2016年12月19日

「ペルソナ」の奥にあるモノへの視力を与える”Jobs to be Done”

旅先でした打合せメモを整理していて、ある領域の言葉に輪郭が立ち上がり始めました。ここにメモします。

Jobs to be Done(ジョブズ・トゥー・ビー・ダン)

クリステンセン教授の著書『イノベーションの解』によれば、「(顧客が)片付けようとする用事」とあります。

英語サイトでは、以下のサイトが明瞭に記しています。

同著の3章で、ミルクシェークの逸話が出てきます。属性で定義する人物としては同じ人物でも、状況によりインサイトについて語れば相当違い、シェークの固さへの要望が大きく違う、という例です。(早朝の車通勤時には長く持つ固いシェークがいい。親子ずれで子供にそれなりに早く飲ませるにはドロッとしたシェークがいい。)

前後して、こう綴られています。

「分析単位は、顧客ではなく状況なのだ」

「顧客が製品を購入する状況を構成するのは、
顧客が片付けなくてはならない用事の
機能的、感情的、社会的な側面である。」

・・・

ペルソナ、という言葉がもつ吟味の力は結構深いものがあるし、属性的な定義だけをペルソナの使い手がしているわけじゃないのは、よくよく見てきましたが、薄い理解でペルソナを捉えている多くの場合においては、属性で誰が顧客化を定義する方法として使われています。(石井の見た範囲では。)
そうした中で、ペルソナではどうも、具象にとらわれていて本質が見えない、と人々が言い出すシーンも良く見てきました。

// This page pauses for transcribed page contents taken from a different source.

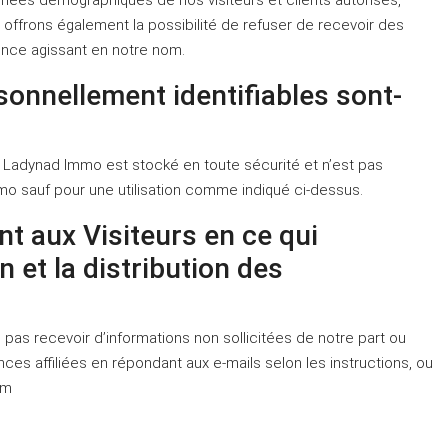
nnées démographiques de nos visiteurs et clients autorisés,
 offrons également la possibilité de refuser de recevoir des
ence agissant en notre nom.
onnellement identifiables sont-
r Ladynad Immo est stocké en toute sécurité et n’est pas
o sauf pour une utilisation comme indiqué ci-dessus.
nt aux Visiteurs en ce qui
on et la distribution des
e pas recevoir d’informations non sollicitées de notre part ou
ces affiliées en répondant aux e-mails selon les instructions, ou
om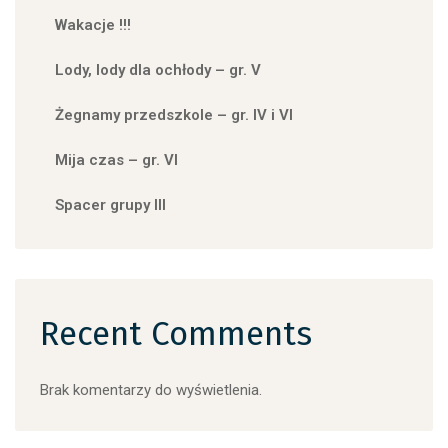
Wakacje !!!
Lody, lody dla ochłody – gr. V
Żegnamy przedszkole – gr. IV i VI
Mija czas – gr. VI
Spacer grupy III
Recent Comments
Brak komentarzy do wyświetlenia.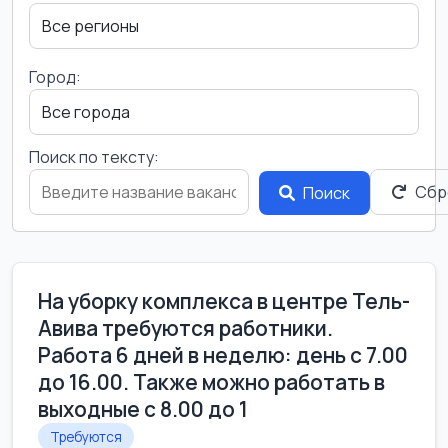
Город:
Поиск по тексту:
Сбр
Поиск
На уборку комплекса в центре Тель-
Авива требуются работники.
Работа 6 дней в неделю: день с 7.00
до 16.00. Также можно работать в
выходные с 8.00 до 1
Требуются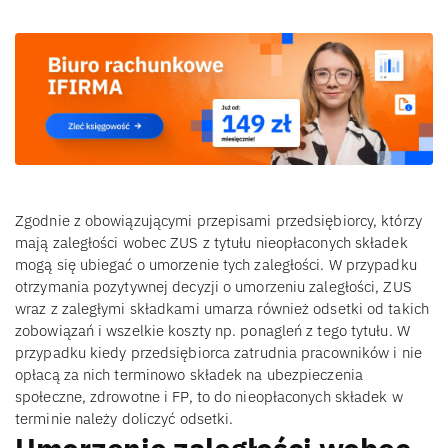
Zgodnie z obowiązującymi przepisami przedsiębiorcy, którzy
mają zaległości wobec ZUS z tytułu nieopłaconych składek
mogą się ubiegać o umorzenie tych zaległości. W przypadku
otrzymania pozytywnej decyzji o umorzeniu zaległości, ZUS
wraz z zaległymi składkami umarza również odsetki od takich
zobowiązań i wszelkie koszty np. ponagleń z tego tytułu. W
przypadku kiedy przedsiębiorca zatrudnia pracowników i nie
opłacą za nich terminowo składek na ubezpieczenia
społeczne, zdrowotne i FP, to do nieopłaconych składek w
terminie należy doliczyć odsetki.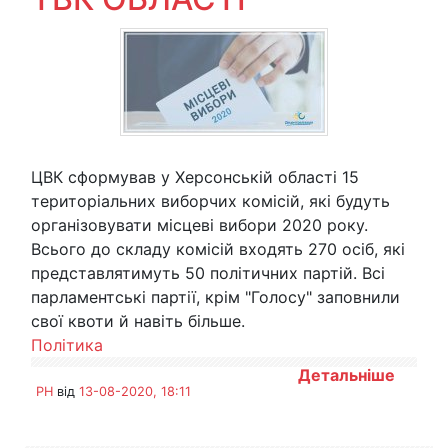
ЦВК сформував у Херсонській області 15
територіальних виборчих комісій, які будуть
організовувати місцеві вибори 2020 року.
Всього до складу комісій входять 270 осіб, які
представлятимуть 50 політичних партій. Всі
парламентські партії, крім "Голосу" заповнили
свої квоти й навіть більше.
Політика
Детальніше
PH
від
13-08-2020, 18:11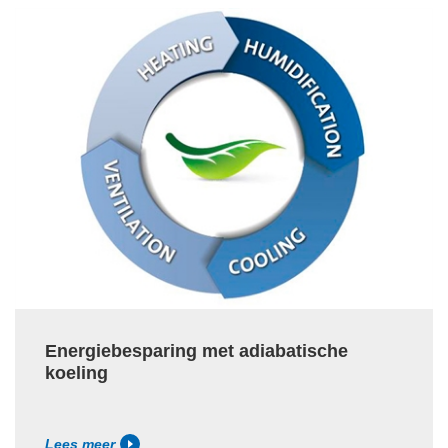
Energiebesparing met adiabatische
koeling
Lees meer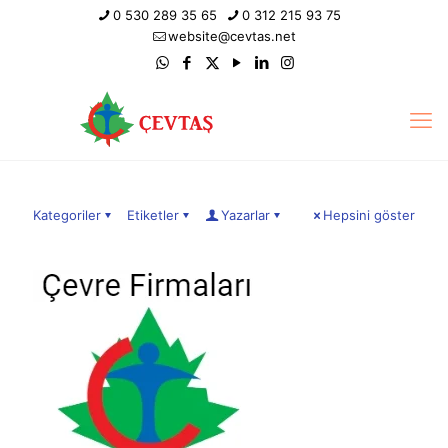
0 530 289 35 65
0 312 215 93 75
website@cevtas.net
Kategoriler
Etiketler
Yazarlar
Hepsini göster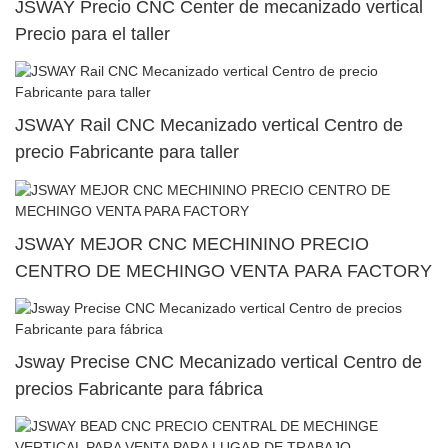
JSWAY Precio CNC Center de mecanizado vertical
Precio para el taller
JSWAY Rail CNC Mecanizado vertical Centro de
precio Fabricante para taller
JSWAY MEJOR CNC MECHININO PRECIO
CENTRO DE MECHINGO VENTA PARA FACTORY
Jsway Precise CNC Mecanizado vertical Centro de
precios Fabricante para fábrica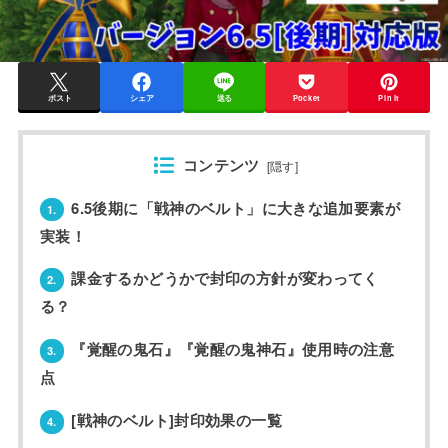
ポスト
シェア
送る
Pocket
Pin it
コンテンツ
[
隠す
]
6.5後期に「戦神のベルト」に大きな追加要素が
1.
実装！
課金するかどうかで封印の方針が変わってく
2.
る？
『覚醒の鬼石』『覚醒の鬼神石』使用時の注意
3.
点
[戦神のベルト]封印効果の一覧
4.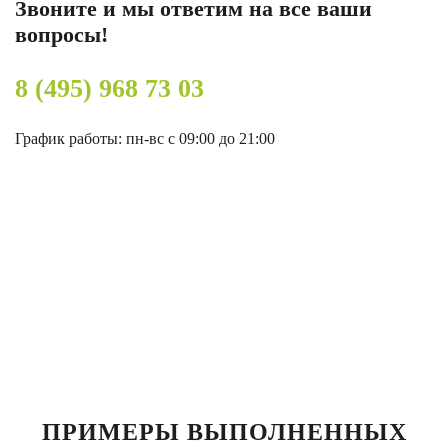
Звоните и мы ответим на все ваши
вопросы!
8 (495) 968 73 03
График работы: пн-вс с 09:00 до 21:00
ПРИМЕРЫ ВЫПОЛНЕННЫХ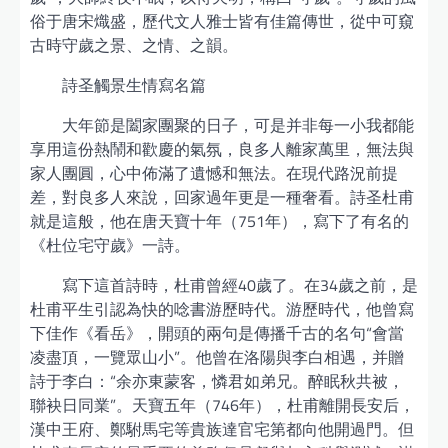
俗于唐宋熾盛，歷代文人雅士皆有佳篇傳世，從中可窺
古時守歲之景、之情、之韻。
詩圣觸景生情寫名篇
大年節是闔家團聚的日子，可是并非每一小我都能
享用這份熱鬧和歡慶的氣氛，良多人離家萬里，無法與
家人團圓，心中佈滿了遺憾和無法。在現代路況前提
差，對良多人來說，回家過年更是一種奢看。詩圣杜甫
就是這般，他在唐天寶十年（751年），寫下了有名的
《杜位宅守歲》一詩。
寫下這首詩時，杜甫曾經40歲了。在34歲之前，是
杜甫平生引認為快的唸書游歷時代。游歷時代，他曾寫
下佳作《看岳》，開頭的兩句是傳播千古的名句“會當
凌盡頂，一覽眾山小”。他曾在洛陽與李白相遇，并贈
詩于李白：“余亦東蒙客，憐君如弟兄。醉眠秋共被，
聯袂日同業”。天寶五年（746年），杜甫離開長安后，
漢中王府、鄭駙馬宅等貴族達官宅第都向他開過門。但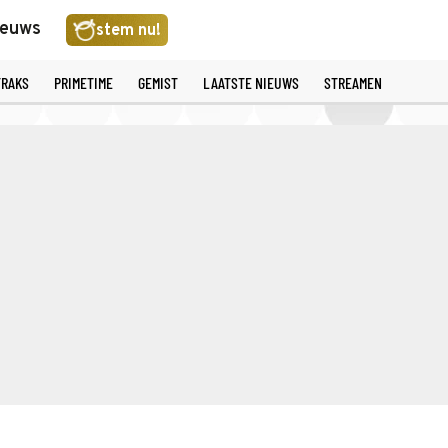
ieuws
stem nu!
TRAKS
PRIMETIME
GEMIST
LAATSTE NIEUWS
STREAMEN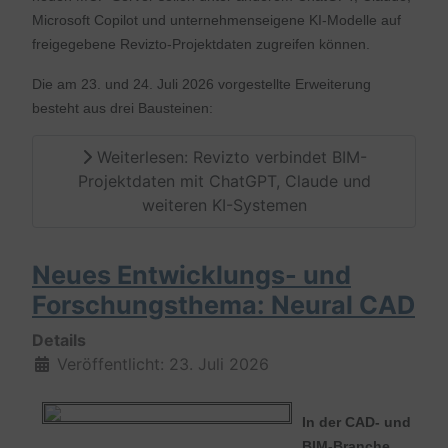
Microsoft Copilot und unternehmenseigene KI-Modelle auf
freigegebene Revizto-Projektdaten zugreifen können.
Die am 23. und 24. Juli 2026 vorgestellte Erweiterung
besteht aus drei Bausteinen:
Weiterlesen: Revizto verbindet BIM-
Projektdaten mit ChatGPT, Claude und
weiteren KI-Systemen
Neues Entwicklungs- und
Forschungsthema: Neural CAD
Details
Veröffentlicht: 23. Juli 2026
In der CAD- und
BIM-Branche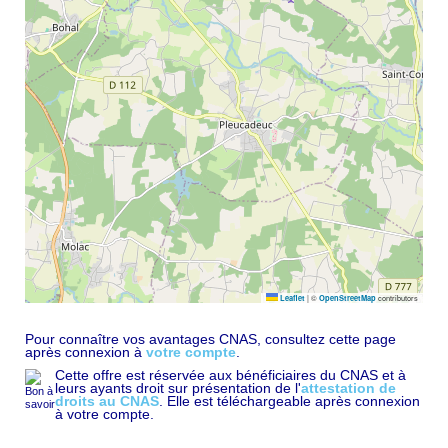
|
©
contributors
Leaflet
OpenStreetMap
Pour connaître vos avantages CNAS, consultez cette page
après connexion à
votre compte
.
Cette offre est réservée aux bénéficiaires du CNAS et à
leurs ayants droit sur présentation de l'
attestation de
droits au CNAS
. Elle est téléchargeable après connexion
à votre compte.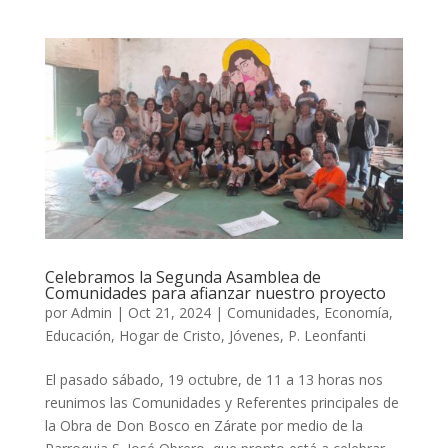
Celebramos la Segunda Asamblea de
Comunidades para afianzar nuestro proyecto
por
Admin
|
Oct 21, 2024
|
Comunidades
,
Economía
,
Educación
,
Hogar de Cristo
,
Jóvenes
,
P. Leonfanti
El pasado sábado, 19 octubre, de 11 a 13 horas nos
reunimos las Comunidades y Referentes principales de
la Obra de Don Bosco en Zárate por medio de la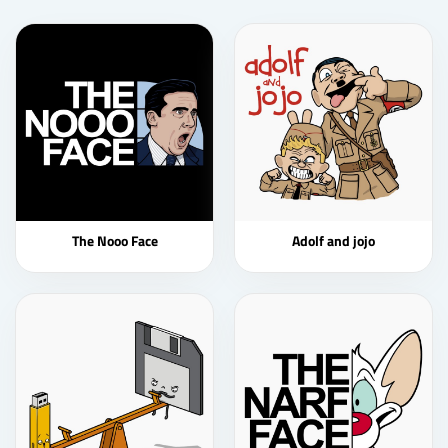
The Nooo Face
Adolf and jojo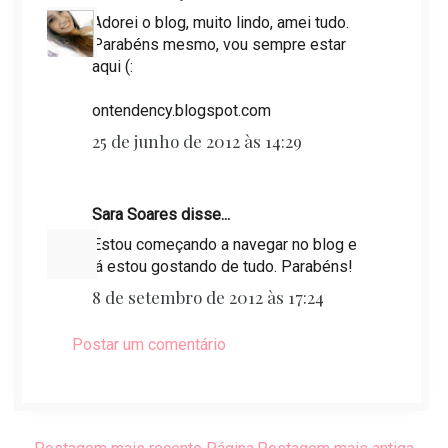
Adorei o blog, muito lindo, amei tudo.
Parabéns mesmo, vou sempre estar
aqui (:
ontendency.blogspot.com
25 de junho de 2012 às 14:29
Sara Soares disse...
Estou começando a navegar no blog e
já estou gostando de tudo. Parabéns!
8 de setembro de 2012 às 17:24
Postar um comentário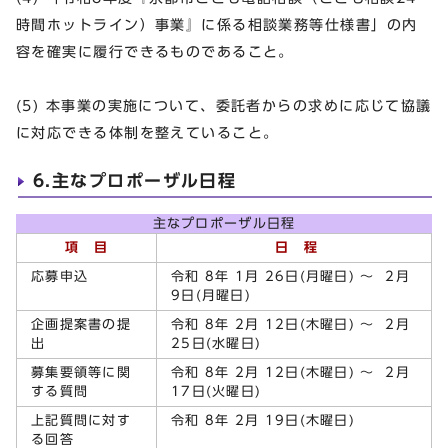
時間ホットライン）事業』に係る相談業務等仕様書」の内
容を確実に履行できるものであること。
(5) 本事業の実施について、委託者からの求めに応じて協議
に対応できる体制を整えていること。
6.主なプロポーザル日程
主なプロポーザル日程
項 目
日 程
応募申込
令和 8年 1月 26日(月曜日) ～ 2月
9日(月曜日)
企画提案書の提
令和 8年 2月 12日(木曜日) ～ 2月
出
25日(水曜日)
募集要領等に関
令和 8年 2月 12日(木曜日) ～ 2月
する質問
17日(火曜日)
上記質問に対す
令和 8年 2月 19日(木曜日)
る回答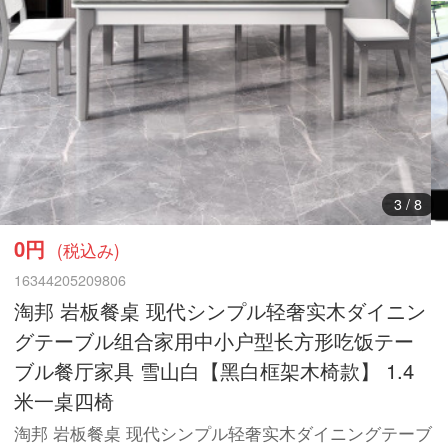
3
/
8
0円
(税込み)
16344205209806
淘邦 岩板餐桌 现代シンプル轻奢实木ダイニン
グテーブル组合家用中小户型长方形吃饭テー
ブル餐厅家具 雪山白【黑白框架木椅款】 1.4
米一桌四椅
淘邦 岩板餐桌 现代シンプル轻奢实木ダイニングテーブ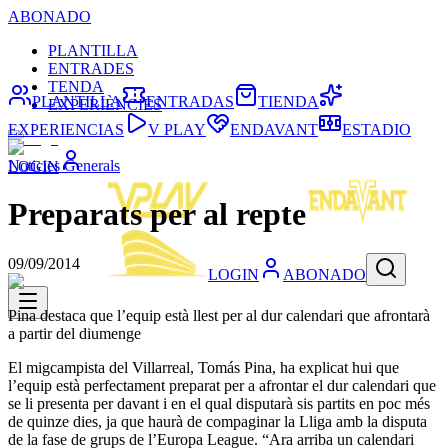
ABONADO
PLANTILLA
ENTRADES
TENDA
PLANTILLA
ENTRADAS
TIENDA
EXPERIÈNCIES
EXPERIENCIAS
V PLAY
ENDAVANT
ESTADIO
Noticies Generals
LOGIN
Preparats per al repte
09/09/2014
LOGIN
ABONADO
Pina destaca que l’equip està llest per al dur calendari que afrontarà
a partir del diumenge
El migcampista del Villarreal, Tomás Pina, ha explicat hui que
l’equip està perfectament preparat per a afrontar el dur calendari que
se li presenta per davant i en el qual disputarà sis partits en poc més
de quinze dies, ja que haurà de compaginar la Lliga amb la disputa
de la fase de grups de l’Europa League. “Ara arriba un calendari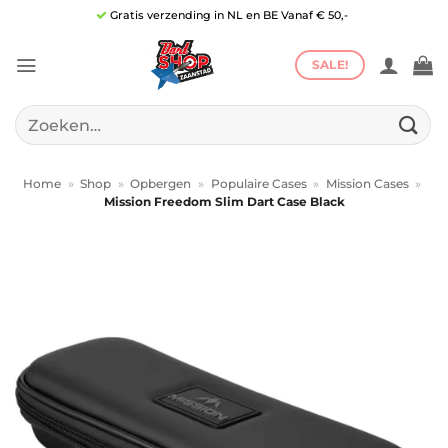
Ga
Gratis verzending in NL en BE Vanaf € 50,-
naar
inhoud
SALE!
Zoeken
naar:
Home
»
Shop
»
Opbergen
»
Populaire Cases
»
Mission Cases
»
Mission Freedom Slim Dart Case Black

そうした時には、JTBD、が、次の視点になるでしょう。
専門のページが沢山あります。(日本語でも。)
ので、ここではこれ以上は避けておきます。

もう一つ、心に浮かぶのは、

Jobs to be Doneがユーザの核だとしたら、
Value proposithioが製品の核であり、
(※核、はコンセプトとか、魂、というべきかもしれませんが、)
ユーザと製品の中にある核が磁石のように引き合うんだろうなぁと。

それらの外にある具象は、分かりやすい典型セットはあるけれど、本当はそうじゃないのだ。と。